Create an Azure Data Factory connection in Airflow
Azure Data Factory (ADF) is a cloud-based data integration and transformation service used to build data pipelines. Integrating ADF with Airflow allows you to run ADF pipelines and check their status from an Airflow DAG.
This guide provides the basic setup for creating an ADF connection. For a complete integration tutorial, see Run Azure Data Factory pipelines in Airflow.
Prerequisites
- The Astro CLI
- A locally running Astro project
- Permissions to access your data factory
- A Microsoft Entra ID application
Get connection details
A connection from Airflow to Azure Data Factory requires the following information:
- Subscription ID
- Data factory name
- Resource group name
- Application Client ID
- Tenant ID
- Client secret
Complete the following steps to retrieve all of these values:
- In your Azure portal, open your data factory service and select the subscription that contains your data factory.
- Copy the Name of your data factory and the Resource group.
- Click on the subscription for your data factory, then copy the Subscription ID from the subscription window.
- Open your Microsoft Entra ID application. Then, from the Overview tab, copy the Application (client) ID and Directory (tenant) ID.

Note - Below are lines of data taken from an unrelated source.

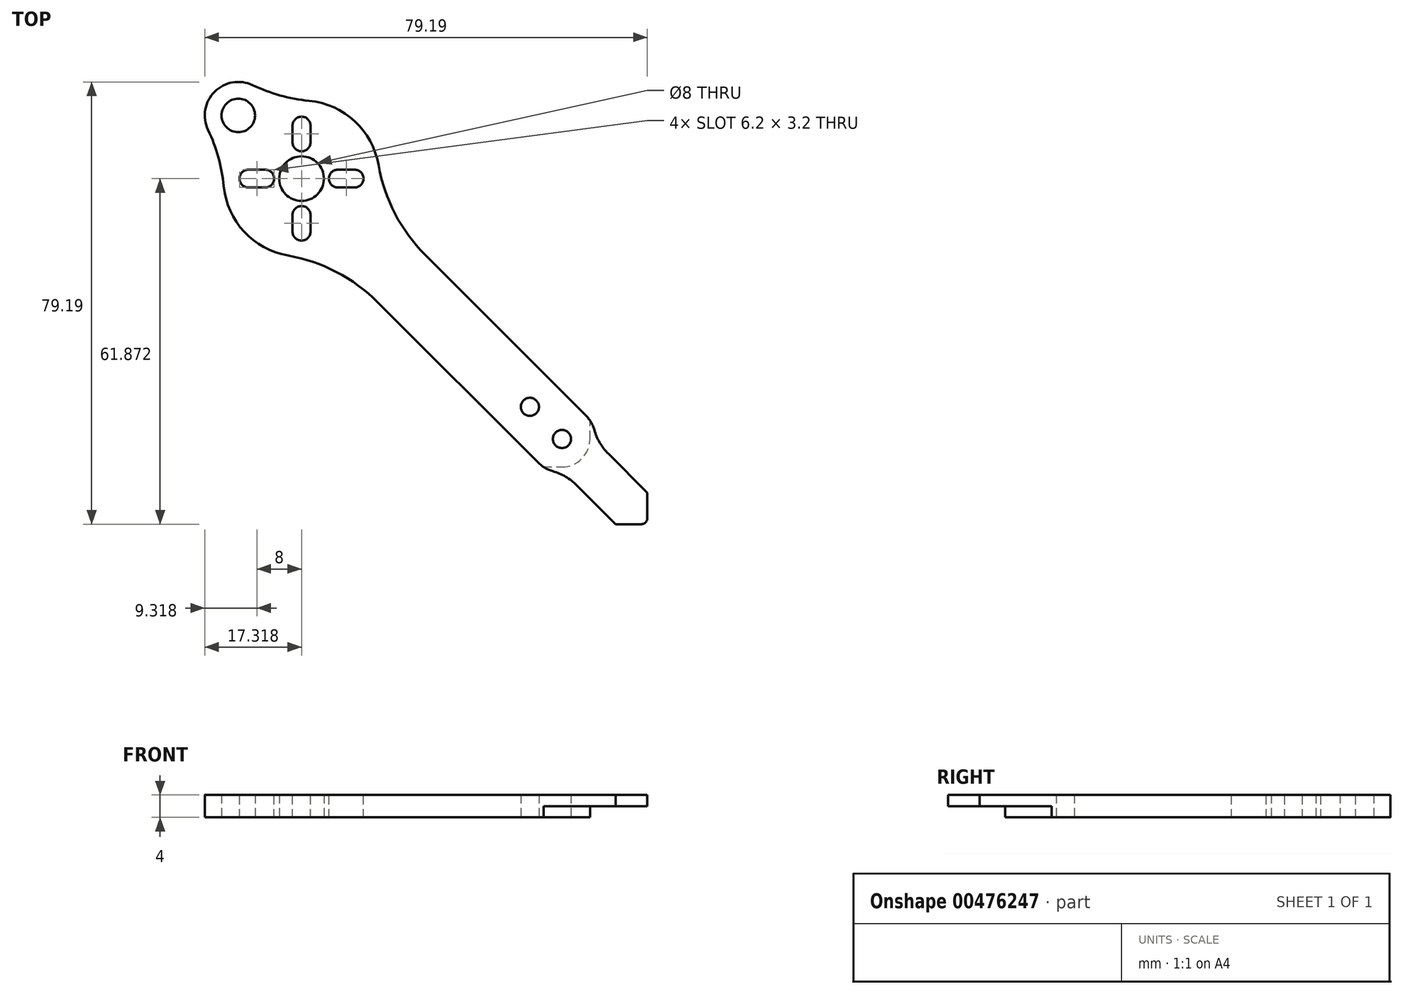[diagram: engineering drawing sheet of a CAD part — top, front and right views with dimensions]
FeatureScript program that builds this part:
annotation { "Feature Type Name" : "Feature", "Feature Type Description" : "" }
export const myFeature = defineFeature(function(context is Context, id is Id, definition is map)
    precondition{}
    {
        {
            var Q0;
            Q0=qCreatedBy(makeId("Top.planeOp"),FACE);
            var sketch = newSketch(context, id + "F0", { "sketchPlane" : qUnion([Q0])});
            skCircle(sketch, "E0", {"center": v(-15.25, 15.25) * mm, "radius": 1.63 * mm});
            skCircle(sketch, "E1", {"center": v(-21, 21) * mm, "radius": 1.63 * mm});
            skLineSegment(sketch, "E2", {"start": v(0, 0) * mm, "end": v(-61.87, 61.87) * mm, "construction": true});
            skLineSegment(sketch, "E3", {"start": v(-11, 19.5) * mm, "end": v(-39.74, 48.23) * mm});
            skLineSegment(sketch, "E4", {"start": v(-5.66, 0) * mm, "end": v(0, 0) * mm});
            skLineSegment(sketch, "E5", {"start": v(0, 0) * mm, "end": v(0, 5.66) * mm});
            skArc(sketch, "E6", {"start": v(-75.8, 60.54) * mm, "mid": v(-72.15, 52.36) * mm, "end": v(-64.28, 48.08) * mm});
            skArc(sketch, "E7", {"start": v(-70.6, 78.6) * mm, "mid": v(-77.43, 77.43) * mm, "end": v(-78.6, 70.6) * mm});
            skCircle(sketch, "E8", {"center": v(-73.19, 73.19) * mm, "radius": 3 * mm});
            skLineSegment(sketch, "E9", {"start": v(-61.87, 61.87) * mm, "end": v(-73.19, 73.19) * mm, "construction": true});
            skPoint(sketch, "E10.visualSharp", {"position": v(-67.39, 74.74) * mm});
            skArc(sketch, "E10.filletArc", {"start": v(-70.6, 78.6) * mm, "mid": v(-65.69, 76.76) * mm, "end": v(-60.54, 75.8) * mm});
            skPoint(sketch, "E11.visualSharp", {"position": v(-74.74, 67.39) * mm});
            skArc(sketch, "E11.filletArc", {"start": v(-75.8, 60.54) * mm, "mid": v(-76.76, 65.69) * mm, "end": v(-78.6, 70.6) * mm});
            skArc(sketch, "E12.trimOffspring", {"start": v(-48.08, 64.28) * mm, "mid": v(-52.36, 72.15) * mm, "end": v(-60.54, 75.8) * mm});
            skPoint(sketch, "E13.visualSharp", {"position": v(-48.68, 57.17) * mm});
            skArc(sketch, "E13.filletArc", {"start": v(-48.08, 64.28) * mm, "mid": v(-45.15, 55.6) * mm, "end": v(-39.74, 48.23) * mm});
            skArc(sketch, "E14.filletArc", {"start": v(-48.23, 39.74) * mm, "mid": v(-55.6, 45.15) * mm, "end": v(-64.28, 48.08) * mm});
            skCircle(sketch, "E15", {"center": v(-61.87, 61.87) * mm, "radius": 4 * mm});
            skLineSegment(sketch, "E16.trimOffspring", {"start": v(-19.5, 11) * mm, "end": v(-48.23, 39.74) * mm});
            skArc(sketch, "E17.trimOffspring", {"start": v(-19.5, 11) * mm, "mid": v(-18.3, 10.08) * mm, "end": v(-16.9, 9.48) * mm});
            skLineSegment(sketch, "E18", {"start": v(-5.66, 0) * mm, "end": v(-12.6, 6.94) * mm});
            skLineSegment(sketch, "E19", {"start": v(-6.94, 12.6) * mm, "end": v(0, 5.66) * mm});
            skArc(sketch, "E20.trimOffspring", {"start": v(-9.48, 16.9) * mm, "mid": v(-10.08, 18.3) * mm, "end": v(-11, 19.5) * mm});
            skPoint(sketch, "E21.orphan", {"position": v(0, 8.49) * mm});
            skPoint(sketch, "E22.visualSharp", {"position": v(-14.92, 9.26) * mm});
            skArc(sketch, "E22.filletArc", {"start": v(-12.6, 6.94) * mm, "mid": v(-14.6, 8.49) * mm, "end": v(-16.9, 9.48) * mm});
            skPoint(sketch, "E23.visualSharp", {"position": v(-9.26, 14.92) * mm});
            skArc(sketch, "E23.filletArc", {"start": v(-9.48, 16.9) * mm, "mid": v(-8.49, 14.6) * mm, "end": v(-6.94, 12.6) * mm});
            skCircle(sketch, "E24", {"center": v(61.87, 61.87) * mm, "radius": 51.75 * mm, "construction": true});
            skLineSegment(sketch, "E25", {"start": v(0, 0) * mm, "end": v(61.87, 61.87) * mm, "construction": true});
            skCircle(sketch, "E26.MirrorC", {"center": v(-61.87, 61.87) * mm, "radius": 51.75 * mm, "construction": true});
            skSolve(sketch);
        }
        {
            var Q0;
            Q0=qSketchRegion(id+"F0",true);
            extrude(context, id + "F1", {"entities" : qUnion([Q0]), "depth" : 4 * mm});
        }
        {
            var Q0;
            Q0=makeQuery(id+"F1.opExtrude","CAP_FACE",FACE,{"disambiguationData":[OSD([sQuery(id+"F0.wireOp",EDGE,"ELmgnBSW-vcTX-69ba-dwwi-cACzyNvr3Jda"),sQuery(id+"F0.wireOp",EDGE,"E0"),sQuery(id+"F0.wireOp",EDGE,"E1"),sQuery(id+"F0.wireOp",EDGE,"wzC1F6xg-fGIV-3KpO-c9gR-K1YJSPa7NM8s"),sQuery(id+"F0.wireOp",EDGE,"E3"),sQuery(id+"F0.wireOp",EDGE,"FoUFOdND-4TSw-zWgQ-ILiy-lV2VMV41Ndkk"),sQuery(id+"F0.wireOp",EDGE,"gZyNtGtT-cGv0-NfnX-XPpx-gTdD2O9JXBFj"),sQuery(id+"F0.wireOp",EDGE,"AxQfXuDg-QIAQ-o6Jz-UGCb-lciMLiFu8Ysp"),sQuery(id+"F0.wireOp",EDGE,"495c5933-9560-4cef-81c8-4e8a0d039e08.trimOffspring"),sQuery(id+"F0.wireOp",EDGE,"E4"),sQuery(id+"F0.wireOp",EDGE,"E5"),sQuery(id+"F0.wireOp",EDGE,"ef546a75-4e02-40f2-ac6e-af8522daafdd.filletArc"),sQuery(id+"F0.wireOp",EDGE,"2512e942-d075-422c-a12b-7db6a64d2190.filletArc"),sQuery(id+"F0.wireOp",EDGE,"E6"),sQuery(id+"F0.wireOp",EDGE,"E7"),sQuery(id+"F0.wireOp",EDGE,"E8"),sQuery(id+"F0.wireOp",EDGE,"E10.filletArc"),sQuery(id+"F0.wireOp",EDGE,"E11.filletArc"),sQuery(id+"F0.wireOp",EDGE,"E12.trimOffspring"),sQuery(id+"F0.wireOp",EDGE,"E13.filletArc"),sQuery(id+"F0.wireOp",EDGE,"E14.filletArc"),sQuery(id+"F0.wireOp",EDGE,"E15")])],"isStart":false});
            var sketch = newSketch(context, id + "F2", { "sketchPlane" : qUnion([Q0])});
            skLineSegment(sketch, "E27", {"start": v(-61.87, 61.87) * mm, "end": v(-55.37, 61.87) * mm, "construction": true});
            skLineSegment(sketch, "E28", {"start": v(-61.87, 61.87) * mm, "end": v(0, 0) * mm, "construction": true});
            skLineSegment(sketch, "E29", {"start": v(-55.37, 61.87) * mm, "end": v(-52.37, 61.87) * mm, "construction": true});
            skArc(sketch, "E30.0.startCap", {"start": v(-55.37, 60.27) * mm, "mid": v(-56.97, 61.87) * mm, "end": v(-55.37, 63.47) * mm});
            skArc(sketch, "E30.0.endCap", {"start": v(-52.37, 63.47) * mm, "mid": v(-50.77, 61.87) * mm, "end": v(-52.37, 60.27) * mm});
            skLineSegment(sketch, "E30.0.left", {"start": v(-55.37, 63.47) * mm, "end": v(-52.37, 63.47) * mm});
            skLineSegment(sketch, "E30.0.right", {"start": v(-55.37, 60.27) * mm, "end": v(-52.37, 60.27) * mm});
            skLineSegment(sketch, "E31.1.0", {"start": v(-63.47, 68.37) * mm, "end": v(-63.47, 71.37) * mm});
            skArc(sketch, "E31.1.1", {"start": v(-60.27, 68.37) * mm, "mid": v(-61.87, 66.77) * mm, "end": v(-63.47, 68.37) * mm});
            skLineSegment(sketch, "E31.1.2", {"start": v(-60.27, 68.37) * mm, "end": v(-60.27, 71.37) * mm});
            skArc(sketch, "E31.1.3", {"start": v(-63.47, 71.37) * mm, "mid": v(-61.87, 72.97) * mm, "end": v(-60.27, 71.37) * mm});
            skLineSegment(sketch, "E31.2.0", {"start": v(-68.37, 60.27) * mm, "end": v(-71.37, 60.27) * mm});
            skArc(sketch, "E31.2.1", {"start": v(-68.37, 63.47) * mm, "mid": v(-66.77, 61.87) * mm, "end": v(-68.37, 60.27) * mm});
            skLineSegment(sketch, "E31.2.2", {"start": v(-68.37, 63.47) * mm, "end": v(-71.37, 63.47) * mm});
            skArc(sketch, "E31.2.3", {"start": v(-71.37, 60.27) * mm, "mid": v(-72.97, 61.87) * mm, "end": v(-71.37, 63.47) * mm});
            skLineSegment(sketch, "E31.3.0", {"start": v(-60.27, 55.37) * mm, "end": v(-60.27, 52.37) * mm});
            skArc(sketch, "E31.3.1", {"start": v(-63.47, 55.37) * mm, "mid": v(-61.87, 56.97) * mm, "end": v(-60.27, 55.37) * mm});
            skLineSegment(sketch, "E31.3.2", {"start": v(-63.47, 55.37) * mm, "end": v(-63.47, 52.37) * mm});
            skArc(sketch, "E31.3.3", {"start": v(-60.27, 52.37) * mm, "mid": v(-61.87, 50.77) * mm, "end": v(-63.47, 52.37) * mm});
            skPoint(sketch, "E31.center", {"position": v(-61.87, 61.87) * mm});
            skSolve(sketch);
        }
        {
            var Q0;
            Q0=qSketchRegion(id+"F2",true);
            extrude(context, id + "F3", {"entities" : qUnion([Q0]), "operationType" : NewBodyOperationType.REMOVE, "oppositeDirection" : true, "depth" : 25 * mm});
        }
        {
            var Q0;
            Q0=makeQuery(id+"F1.opExtrude","CAP_FACE",FACE,{"disambiguationData":[OSD([sQuery(id+"F0.wireOp",EDGE,"E0"),sQuery(id+"F0.wireOp",EDGE,"E1"),sQuery(id+"F0.wireOp",EDGE,"E3"),sQuery(id+"F0.wireOp",EDGE,"E4"),sQuery(id+"F0.wireOp",EDGE,"E5"),sQuery(id+"F0.wireOp",EDGE,"E6"),sQuery(id+"F0.wireOp",EDGE,"E7"),sQuery(id+"F0.wireOp",EDGE,"E8"),sQuery(id+"F0.wireOp",EDGE,"E10.filletArc"),sQuery(id+"F0.wireOp",EDGE,"E11.filletArc"),sQuery(id+"F0.wireOp",EDGE,"E12.trimOffspring"),sQuery(id+"F0.wireOp",EDGE,"E13.filletArc"),sQuery(id+"F0.wireOp",EDGE,"E14.filletArc"),sQuery(id+"F0.wireOp",EDGE,"E15"),sQuery(id+"F0.wireOp",EDGE,"E16.trimOffspring"),sQuery(id+"F0.wireOp",EDGE,"E17.trimOffspring"),sQuery(id+"F0.wireOp",EDGE,"E18"),sQuery(id+"F0.wireOp",EDGE,"E19"),sQuery(id+"F0.wireOp",EDGE,"E20.trimOffspring"),sQuery(id+"F0.wireOp",EDGE,"E22.filletArc"),sQuery(id+"F0.wireOp",EDGE,"E23.filletArc")])],"isStart":true});
            var sketch = newSketch(context, id + "F4", { "sketchPlane" : qUnion([Q0])});
            skLineSegment(sketch, "E32", {"start": v(-20, 0) * mm, "end": v(-20, -10.25) * mm});
            skLineSegment(sketch, "E33", {"start": v(-20, -10.25) * mm, "end": v(-15.25, -10.25) * mm});
            skLineSegment(sketch, "E34", {"start": v(0, -20) * mm, "end": v(0, 0) * mm});
            skLineSegment(sketch, "E35", {"start": v(-20, 0) * mm, "end": v(0, 0) * mm});
            skLineSegment(sketch, "E36", {"start": v(-10.25, -15.25) * mm, "end": v(-10.25, -20) * mm});
            skLineSegment(sketch, "E37", {"start": v(-10.25, -20) * mm, "end": v(0, -20) * mm});
            skPoint(sketch, "E38.visualSharp", {"position": v(-10.25, -10.25) * mm});
            skArc(sketch, "E38.filletArc", {"start": v(-10.25, -15.25) * mm, "mid": v(-11.71, -11.71) * mm, "end": v(-15.25, -10.25) * mm});
            skSolve(sketch);
        }
        {
            var Q0;
            Q0=qSketchRegion(id+"F4",true);
            extrude(context, id + "F5", {"entities" : qUnion([Q0]), "operationType" : NewBodyOperationType.REMOVE, "oppositeDirection" : true, "depth" : 2 * mm, "offsetDistance" : 25 * mm});
        }
        {
            var Q0;
            Q0=makeQuery(id+"F1.opExtrude","SWEPT_EDGE",EDGE,{"disambiguationData":[OSD([sQuery(id+"F0.wireOp",EDGE,"E4"),sQuery(id+"F0.wireOp",EDGE,"E5")])]});
            fillet(context, id + "F6", {"entities" : qUnion([Q0]), "radius" : 1 * mm, "tangentPropagation" : true, "allowEdgeOverflow" : false});
        }
    });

- Create a new client secret for your application to be used in the Airflow connection. Copy the VALUE of the client secret that appears.
- Assign the Data Factory Contributor role to your app so that Airflow can access the data factory.
Create your connection
Astro users can also create connections using the Astro Environment Manager, which stores connections in an Astro-managed secrets backend. These connections can be shared across multiple deployed and local Airflow environments. See Create Airflow connections in the Astro UI.
-
Open your Astro project and add the following line to your
requirements.txt
file:apache-airflow-providers-microsoft-azure
This will install the Azure provider package, which makes the Azure Data Factory connection type available in Airflow.
-
Run
astro dev restart
to restart your local Airflow environment and apply your changes inrequirements.txt
. -
In the Airflow UI for your local Airflow environment, go to Admin > Connections. Click + to add a new connection, then choose Azure Data Factory as the connection type.
-
Fill out the following connection fields using the information you retrieved from Get connection details:
- Connection Id: Enter a name for the connection.
- Client ID: Enter the Application (client) ID.
- Secret: Enter the client secret VALUE.
- Tenant ID: Enter the Directory (tenant) ID.
- Subscription ID: Enter the Subscription ID.
- Resource Group Name: Enter your data factory Resource group.
- Factory Name: Enter your data factory Name.
-
Click Test. After the connection test succeeds, click Save.
To use the same connection for multiple data factories or multiple resource groups, skip the Resource Group and Factory Name fields in the connection configuration. Instead, you can pass these values to the default_args
of a DAG or as parameters to the AzureDataFactoryOperator. For example:
"azure_data_factory_conn_id": "adf",
"factory_name": "my-factory",
"resource_group_name": "my-resource-group",
How it works
Airflow uses the azure-mgmt-datafactory
library from Azure SDK for Python to connect to Azure Data Factory using AzureDataFactoryHook.